Я тогда еще плохо говорила и потому, чтобы все сразу все поняли, повесила ей на шею табличку: «Голубка – моя. Люба Осоргина»
Как раз из этой таблички все и узнали, что я умею писать и читать.
Отец после долго экзаменовал меня в кабинете. Кончилось тем, что я вылила чернила на голову бронзовому ангелу, который стоял у него на столе, разорвала бумагу и воткнула перо в занавеску. Решили, что табличку написал кто-то по моей просьбе. Но так и не дознались – кто, потому что Степка, с которым я все время водилась едва не с рождения, тогда был еще неграмотный.

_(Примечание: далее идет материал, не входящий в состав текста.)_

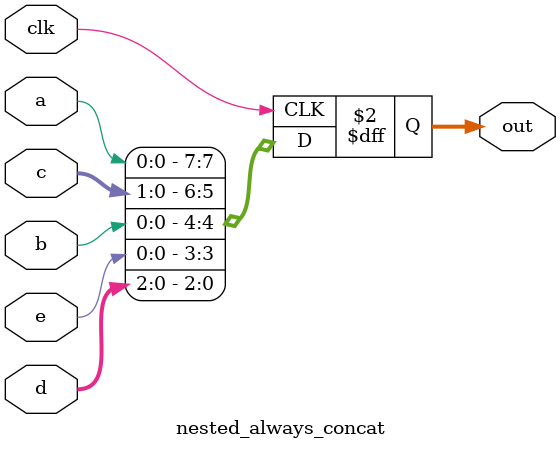
<source format=v>
module nested_always_concat(
	input clk,
	input a, 
	input b, 
	input [1:0] c,
	input [2:0] d,
	input e,
	output reg [7:0] out
);

	always @(posedge clk) begin
		out <= {a,c,b,{e,d}};
	end

endmodule
</source>
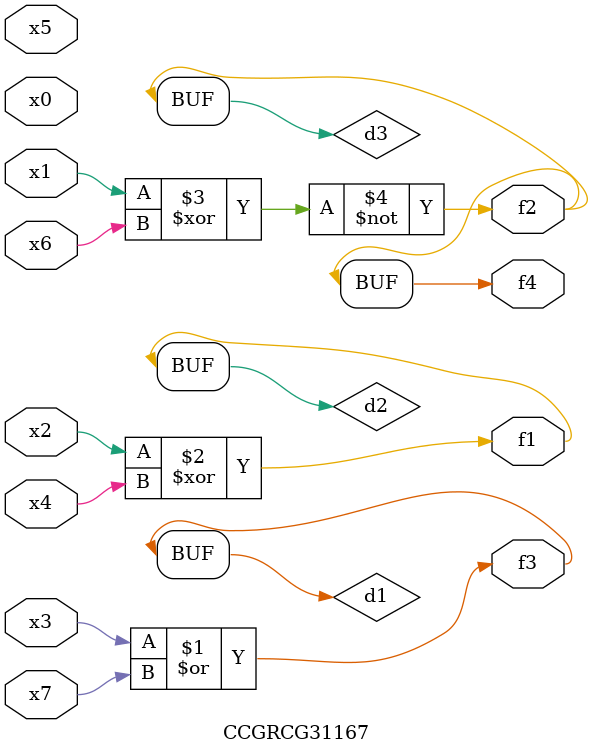
<source format=v>
module CCGRCG31167(
	input x0, x1, x2, x3, x4, x5, x6, x7,
	output f1, f2, f3, f4
);

	wire d1, d2, d3;

	or (d1, x3, x7);
	xor (d2, x2, x4);
	xnor (d3, x1, x6);
	assign f1 = d2;
	assign f2 = d3;
	assign f3 = d1;
	assign f4 = d3;
endmodule

</source>
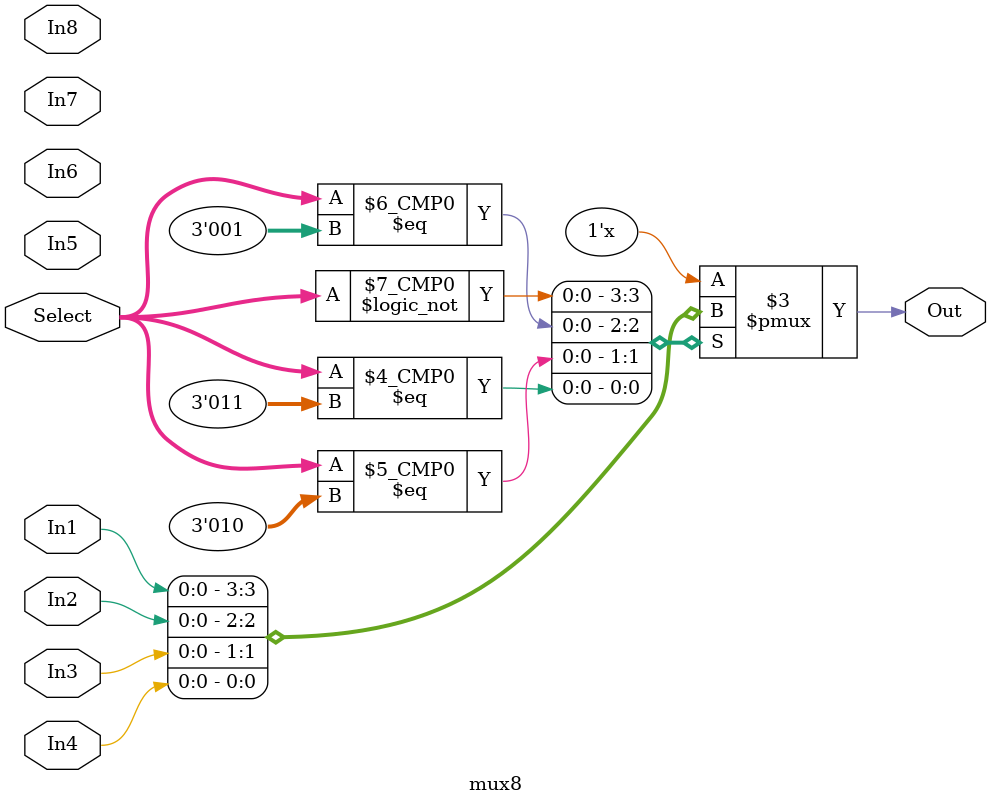
<source format=v>
module mux8( Select, In1, In2, In3, In4, In5, In6, In7, In8, Out );

input In1, In2, In3, In4, In5, In6, In7, In8;
input [2:0] Select;
output Out;
reg Out; //guarda a informação
always@(In1 or In2 or In3 or In4 or In5 or In6 or In7 or In8 or Select)
begin
	case(Select)
	2'b000 : Out = In1;
	2'b001 : Out = In2;
	2'b010 : Out = In3;
	2'b011 : Out = In4;
	2'b100 : Out = In5;
	2'b101 : Out = In6;
	2'b110 : Out = In7;
	2'b111 : Out = In8;
	endcase
	end
 

endmodule

</source>
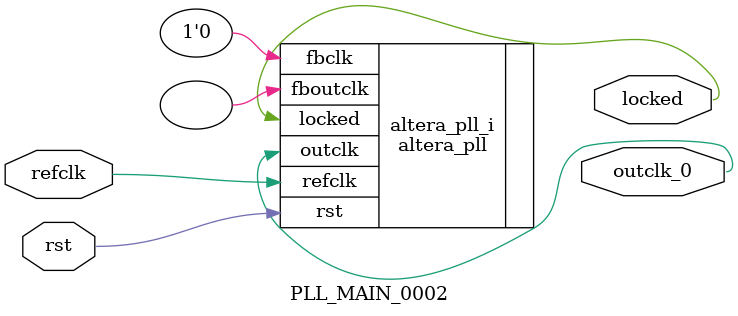
<source format=v>
`timescale 1ns/10ps
module  PLL_MAIN_0002(

	// interface 'refclk'
	input wire refclk,

	// interface 'reset'
	input wire rst,

	// interface 'outclk0'
	output wire outclk_0,

	// interface 'locked'
	output wire locked
);

	altera_pll #(
		.fractional_vco_multiplier("false"),
		.reference_clock_frequency("50.0 MHz"),
		.operation_mode("direct"),
		.number_of_clocks(1),
		.output_clock_frequency0("125.000000 MHz"),
		.phase_shift0("0 ps"),
		.duty_cycle0(50),
		.output_clock_frequency1("0 MHz"),
		.phase_shift1("0 ps"),
		.duty_cycle1(50),
		.output_clock_frequency2("0 MHz"),
		.phase_shift2("0 ps"),
		.duty_cycle2(50),
		.output_clock_frequency3("0 MHz"),
		.phase_shift3("0 ps"),
		.duty_cycle3(50),
		.output_clock_frequency4("0 MHz"),
		.phase_shift4("0 ps"),
		.duty_cycle4(50),
		.output_clock_frequency5("0 MHz"),
		.phase_shift5("0 ps"),
		.duty_cycle5(50),
		.output_clock_frequency6("0 MHz"),
		.phase_shift6("0 ps"),
		.duty_cycle6(50),
		.output_clock_frequency7("0 MHz"),
		.phase_shift7("0 ps"),
		.duty_cycle7(50),
		.output_clock_frequency8("0 MHz"),
		.phase_shift8("0 ps"),
		.duty_cycle8(50),
		.output_clock_frequency9("0 MHz"),
		.phase_shift9("0 ps"),
		.duty_cycle9(50),
		.output_clock_frequency10("0 MHz"),
		.phase_shift10("0 ps"),
		.duty_cycle10(50),
		.output_clock_frequency11("0 MHz"),
		.phase_shift11("0 ps"),
		.duty_cycle11(50),
		.output_clock_frequency12("0 MHz"),
		.phase_shift12("0 ps"),
		.duty_cycle12(50),
		.output_clock_frequency13("0 MHz"),
		.phase_shift13("0 ps"),
		.duty_cycle13(50),
		.output_clock_frequency14("0 MHz"),
		.phase_shift14("0 ps"),
		.duty_cycle14(50),
		.output_clock_frequency15("0 MHz"),
		.phase_shift15("0 ps"),
		.duty_cycle15(50),
		.output_clock_frequency16("0 MHz"),
		.phase_shift16("0 ps"),
		.duty_cycle16(50),
		.output_clock_frequency17("0 MHz"),
		.phase_shift17("0 ps"),
		.duty_cycle17(50),
		.pll_type("General"),
		.pll_subtype("General")
	) altera_pll_i (
		.rst	(rst),
		.outclk	({outclk_0}),
		.locked	(locked),
		.fboutclk	( ),
		.fbclk	(1'b0),
		.refclk	(refclk)
	);
endmodule


</source>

Все были против, только главный конюх Фрол сказал: человек и конь друг друга нутром чуют, голова тут не причина. Так от века повелось – завет между людьми и лошадьми. Если девочка с Голубкой друг друга выбрали – грех тому мешать.

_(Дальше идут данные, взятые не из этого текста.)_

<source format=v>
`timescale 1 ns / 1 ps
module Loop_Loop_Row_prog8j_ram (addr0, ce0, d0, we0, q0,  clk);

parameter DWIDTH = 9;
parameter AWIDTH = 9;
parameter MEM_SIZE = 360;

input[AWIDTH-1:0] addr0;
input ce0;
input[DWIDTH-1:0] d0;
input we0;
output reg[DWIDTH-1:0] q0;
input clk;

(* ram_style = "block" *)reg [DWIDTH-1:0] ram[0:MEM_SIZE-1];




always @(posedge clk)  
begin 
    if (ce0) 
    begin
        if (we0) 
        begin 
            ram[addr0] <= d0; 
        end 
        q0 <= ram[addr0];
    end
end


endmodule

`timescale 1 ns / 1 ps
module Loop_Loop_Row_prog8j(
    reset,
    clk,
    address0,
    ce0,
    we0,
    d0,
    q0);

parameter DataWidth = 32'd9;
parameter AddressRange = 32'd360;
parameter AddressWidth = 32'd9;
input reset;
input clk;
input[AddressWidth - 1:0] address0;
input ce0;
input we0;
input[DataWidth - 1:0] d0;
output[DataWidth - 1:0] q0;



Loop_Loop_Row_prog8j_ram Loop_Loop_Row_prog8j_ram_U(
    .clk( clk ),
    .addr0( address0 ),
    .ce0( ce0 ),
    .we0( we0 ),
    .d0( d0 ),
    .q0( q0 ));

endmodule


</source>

Женское седло мне сразу не понравилось. Мужское седло годилось, только мне самой трудно было затянуть подпругу, а другим Голубка, признав меня своей хозяйкой, не очень-то давалась. Поэтому я предпочитала ездить вообще без седла – так я лучше чувствовала лошадь.
Когда я делала что-нибудь не так, Голубка хватала меня зубами за загривок и отбрасывала в сторону. Я была легкой и летела едва ли не полторы сажени. Но она никогда не нападала без причины. Я сама была такой – и ее понимала.
Именно благодаря Голубке я впервые узнала, кто я такая.